WASHINGTON (Reuters) – New orders for U.S.-made capital goods unexpectedly fell in November while shipments rose modestly, suggesting that shortages were hampering business spending on equipment.
Orders for non-defense capital goods excluding aircraft, a closely watched proxy for business spending plans, dipped 0.1% last month, the Commerce Department said on Thursday. These so-called core capital goods orders shot up 0.9% in October.
Economists polled by Reuters had forecast core capital goods orders rising 0.6%.
Shipments of core capital goods gained 0.3% last month after increasing 0.4% in October. Core capital goods shipments are used to calculate equipment spending in the GDP measurement.
Business spending on equipment contracted in the third quarter after four straight quarters of double-digit growth. It was weighed down by a shortage of motor vehicles. A global shortage of semiconductors is hampering motor vehicle production.

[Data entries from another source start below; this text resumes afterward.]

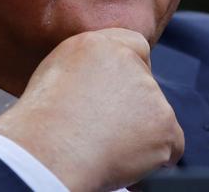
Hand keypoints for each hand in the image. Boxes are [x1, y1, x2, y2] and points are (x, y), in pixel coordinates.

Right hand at [0, 28, 183, 191]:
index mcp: (95, 44)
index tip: (118, 97)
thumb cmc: (37, 128)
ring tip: (104, 147)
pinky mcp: (163, 121)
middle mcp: (126, 60)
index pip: (134, 46)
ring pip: (156, 116)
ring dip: (139, 135)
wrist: (44, 154)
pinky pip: (171, 144)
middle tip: (105, 131)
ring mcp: (149, 91)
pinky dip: (155, 159)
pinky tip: (125, 163)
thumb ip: (84, 70)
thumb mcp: (51, 77)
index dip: (130, 74)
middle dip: (132, 109)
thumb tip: (99, 84)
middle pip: (145, 85)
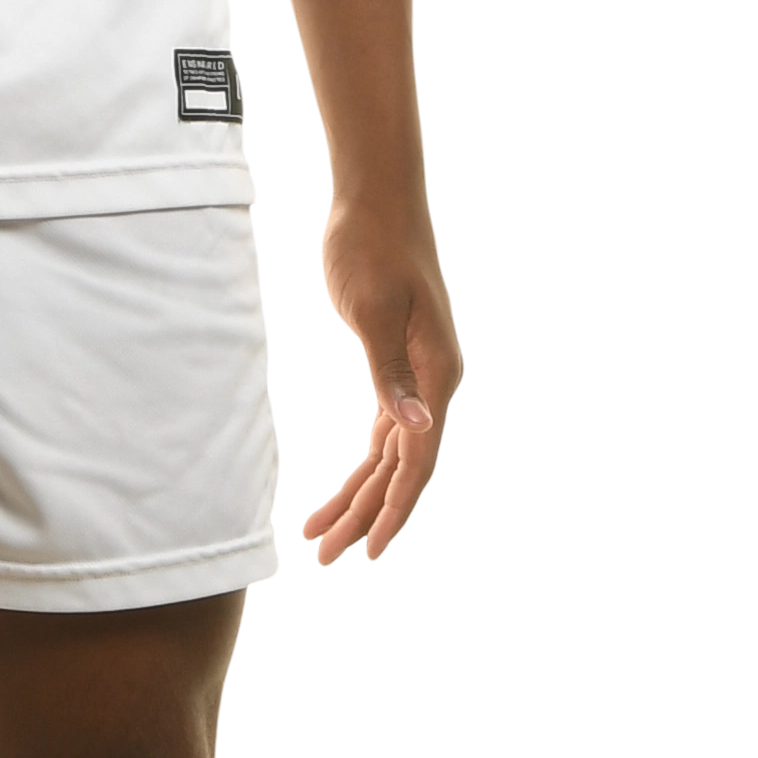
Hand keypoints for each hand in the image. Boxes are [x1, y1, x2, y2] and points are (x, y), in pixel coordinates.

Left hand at [303, 196, 463, 566]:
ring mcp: (422, 376)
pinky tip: (344, 490)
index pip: (418, 462)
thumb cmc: (370, 247)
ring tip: (318, 537)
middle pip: (402, 468)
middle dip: (364, 515)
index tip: (370, 553)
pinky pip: (385, 430)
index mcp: (438, 375)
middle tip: (324, 558)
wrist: (376, 199)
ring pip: (391, 454)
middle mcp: (438, 383)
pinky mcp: (400, 365)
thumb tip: (415, 431)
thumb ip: (389, 374)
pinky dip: (362, 462)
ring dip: (358, 495)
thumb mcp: (371, 311)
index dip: (394, 511)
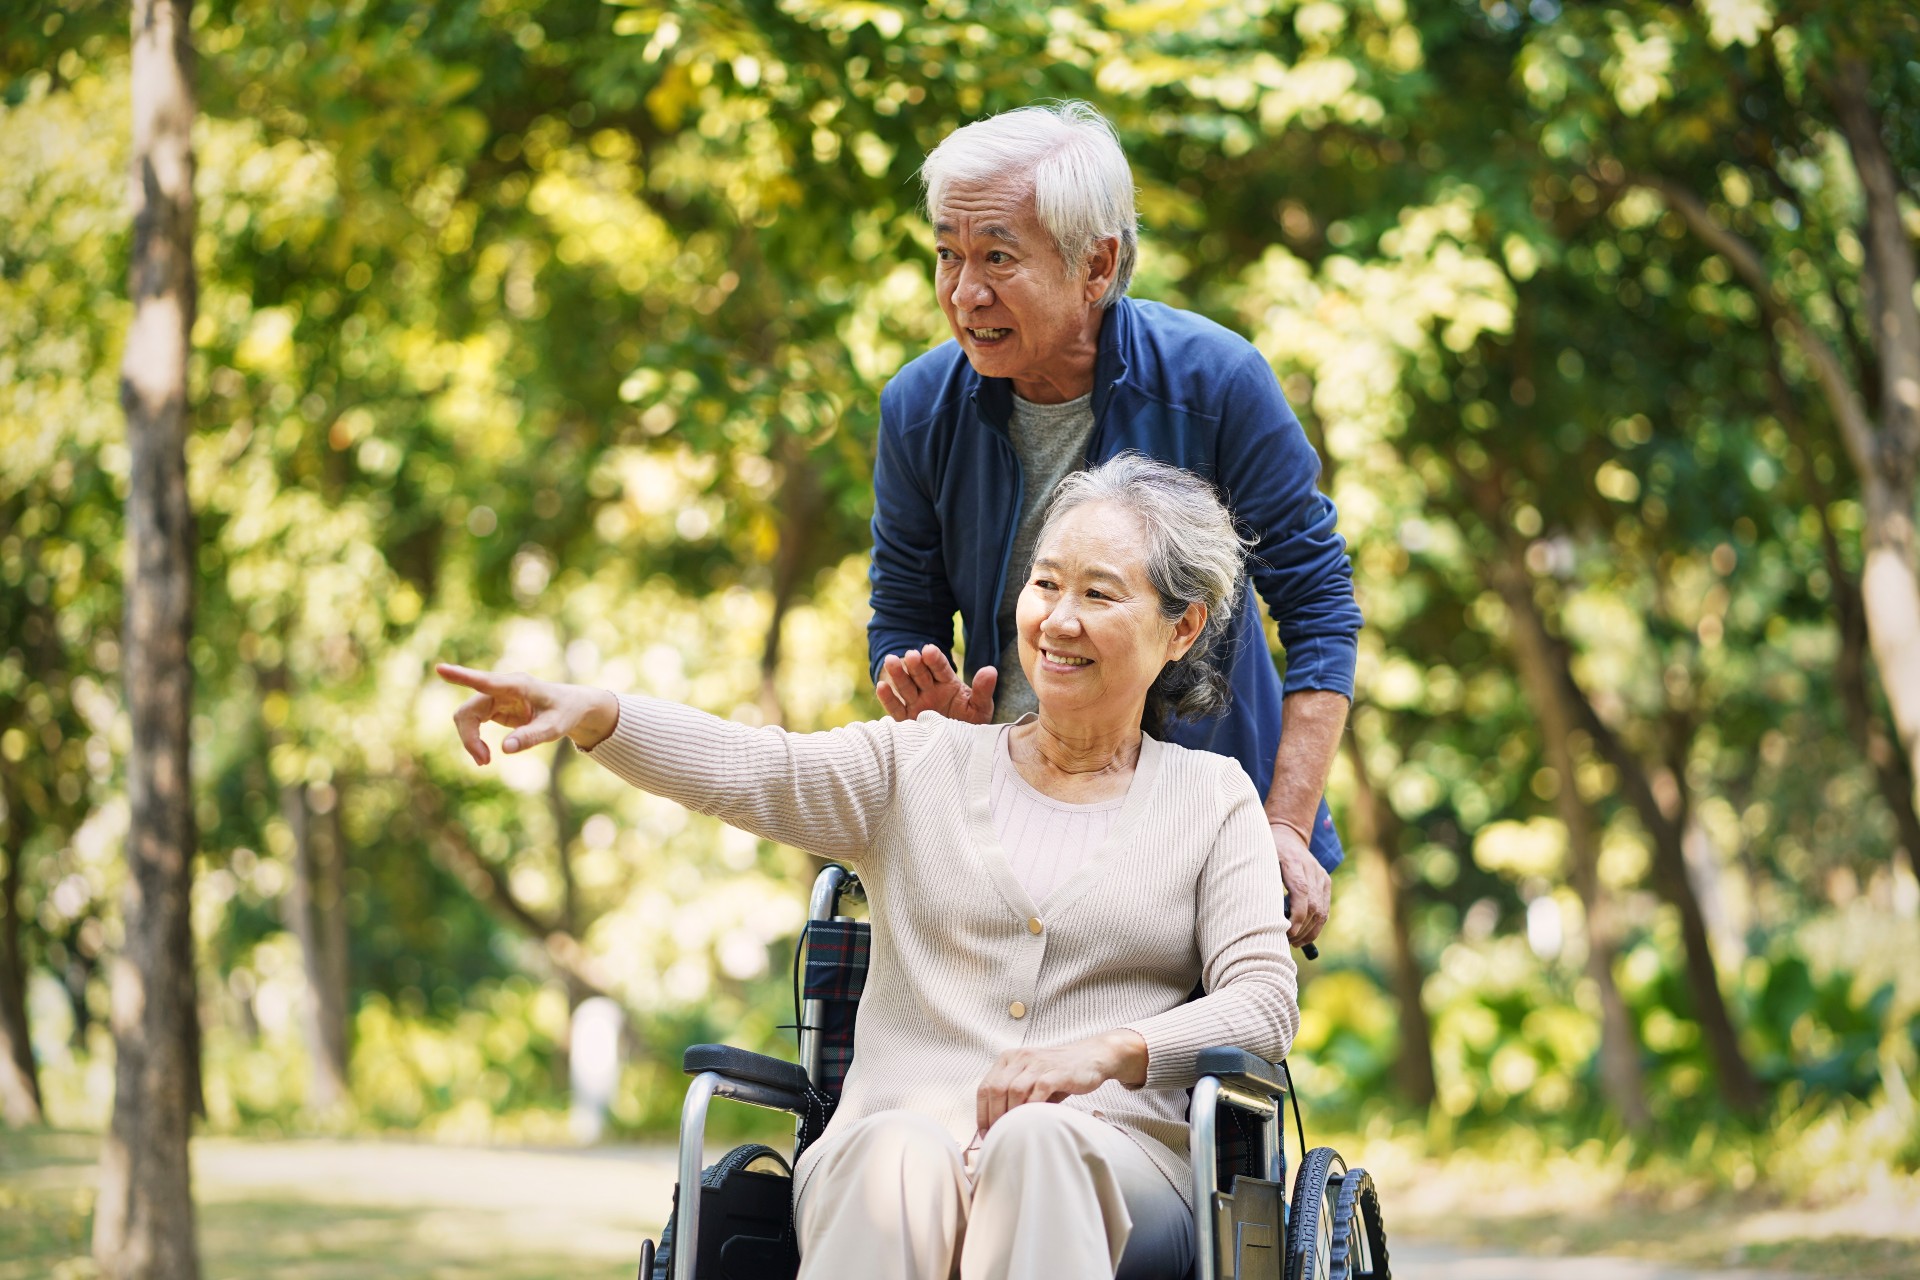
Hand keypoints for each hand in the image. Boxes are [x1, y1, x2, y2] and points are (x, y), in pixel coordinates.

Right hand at [436, 663, 620, 762]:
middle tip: (484, 762)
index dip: (462, 677)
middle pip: (468, 711)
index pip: (485, 681)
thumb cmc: (565, 712)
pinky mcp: (494, 707)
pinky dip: (474, 739)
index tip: (441, 669)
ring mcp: (495, 696)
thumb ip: (531, 736)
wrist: (572, 707)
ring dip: (470, 740)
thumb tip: (505, 749)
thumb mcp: (554, 728)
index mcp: (517, 685)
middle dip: (469, 737)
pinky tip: (485, 755)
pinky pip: (472, 722)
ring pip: (466, 717)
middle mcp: (501, 688)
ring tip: (485, 761)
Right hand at [875, 644, 996, 723]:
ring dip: (898, 674)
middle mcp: (929, 691)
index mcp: (947, 684)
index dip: (934, 660)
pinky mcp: (906, 720)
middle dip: (916, 665)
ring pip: (906, 686)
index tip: (928, 650)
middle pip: (921, 674)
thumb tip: (990, 670)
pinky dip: (888, 698)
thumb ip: (983, 691)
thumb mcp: (980, 708)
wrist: (961, 751)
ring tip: (891, 661)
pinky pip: (896, 708)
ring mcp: (916, 704)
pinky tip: (881, 686)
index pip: (940, 668)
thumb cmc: (971, 725)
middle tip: (912, 655)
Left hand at [974, 1030, 1145, 1131]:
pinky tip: (1032, 1121)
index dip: (982, 1113)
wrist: (1090, 1058)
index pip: (985, 1087)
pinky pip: (1038, 1091)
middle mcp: (1020, 1058)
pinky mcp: (1056, 1072)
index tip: (986, 1133)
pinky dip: (1032, 1108)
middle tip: (999, 1136)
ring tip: (1013, 1131)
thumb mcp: (1031, 1080)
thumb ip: (1014, 1096)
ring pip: (1013, 1090)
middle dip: (994, 1116)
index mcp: (1009, 1059)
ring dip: (1010, 1114)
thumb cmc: (1057, 1074)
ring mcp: (1038, 1063)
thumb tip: (997, 1128)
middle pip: (996, 1089)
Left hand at [1271, 819, 1330, 946]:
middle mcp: (1312, 870)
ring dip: (1309, 931)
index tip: (1287, 933)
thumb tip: (1255, 913)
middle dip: (1301, 928)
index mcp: (1294, 863)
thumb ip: (1260, 881)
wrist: (1288, 835)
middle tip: (1286, 941)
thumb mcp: (1260, 860)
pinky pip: (1324, 909)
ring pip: (1322, 911)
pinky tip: (1304, 936)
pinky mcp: (1326, 883)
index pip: (1302, 892)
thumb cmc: (1267, 850)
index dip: (1297, 915)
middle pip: (1313, 906)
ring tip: (1295, 943)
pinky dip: (1316, 925)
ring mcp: (1322, 877)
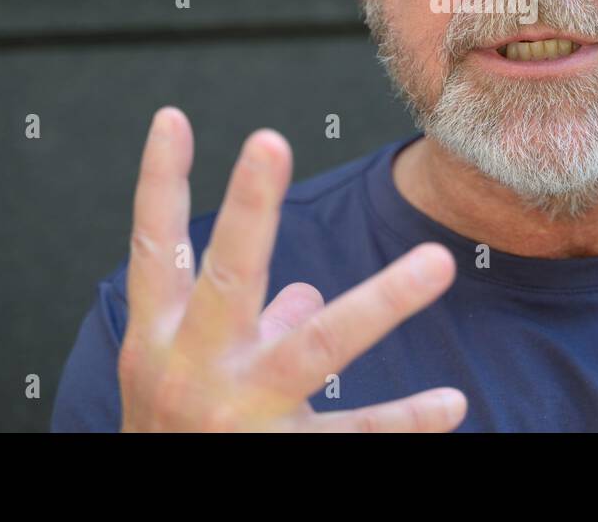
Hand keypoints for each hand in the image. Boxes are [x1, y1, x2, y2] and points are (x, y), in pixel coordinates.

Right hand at [118, 107, 466, 431]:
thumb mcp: (176, 373)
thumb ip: (237, 320)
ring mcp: (239, 414)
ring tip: (438, 262)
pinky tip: (450, 403)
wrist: (148, 516)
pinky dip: (403, 420)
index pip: (156, 249)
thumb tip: (306, 294)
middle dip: (248, 210)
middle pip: (227, 278)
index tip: (174, 115)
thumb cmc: (170, 431)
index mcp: (160, 338)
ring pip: (315, 350)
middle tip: (271, 139)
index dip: (159, 182)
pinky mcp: (281, 459)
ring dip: (380, 303)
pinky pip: (352, 435)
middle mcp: (193, 368)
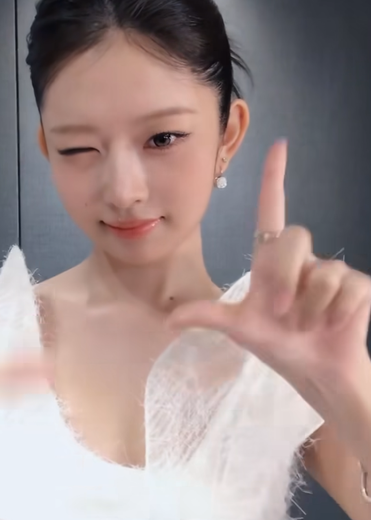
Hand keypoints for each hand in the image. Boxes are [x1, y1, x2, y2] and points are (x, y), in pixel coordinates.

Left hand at [166, 139, 370, 417]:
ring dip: (309, 308)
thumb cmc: (279, 344)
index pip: (271, 210)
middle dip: (284, 278)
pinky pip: (346, 288)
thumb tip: (167, 321)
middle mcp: (302, 259)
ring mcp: (332, 271)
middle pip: (295, 238)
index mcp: (272, 261)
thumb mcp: (240, 329)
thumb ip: (208, 317)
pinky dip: (334, 312)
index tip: (278, 146)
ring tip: (306, 326)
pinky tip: (331, 325)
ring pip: (322, 272)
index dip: (273, 178)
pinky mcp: (358, 287)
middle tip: (279, 313)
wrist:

Orders for durable goods, items ranging from toasters to aircraft that are meant to last three years or more, accelerated 2.5% last month after edging up 0.1% in October. They were boosted by a 6.5% jump in orders for transportation equipment, which followed a 0.3% drop in October. Motor vehicle orders increased 1.0% after rebounding 5.8% in October.
Orders for the volatile civilian aircraft category soared 34.1% after falling 4.1% in October. Boeing reported on its website that it had received 109 aircraft orders last month compared to only 10 in October.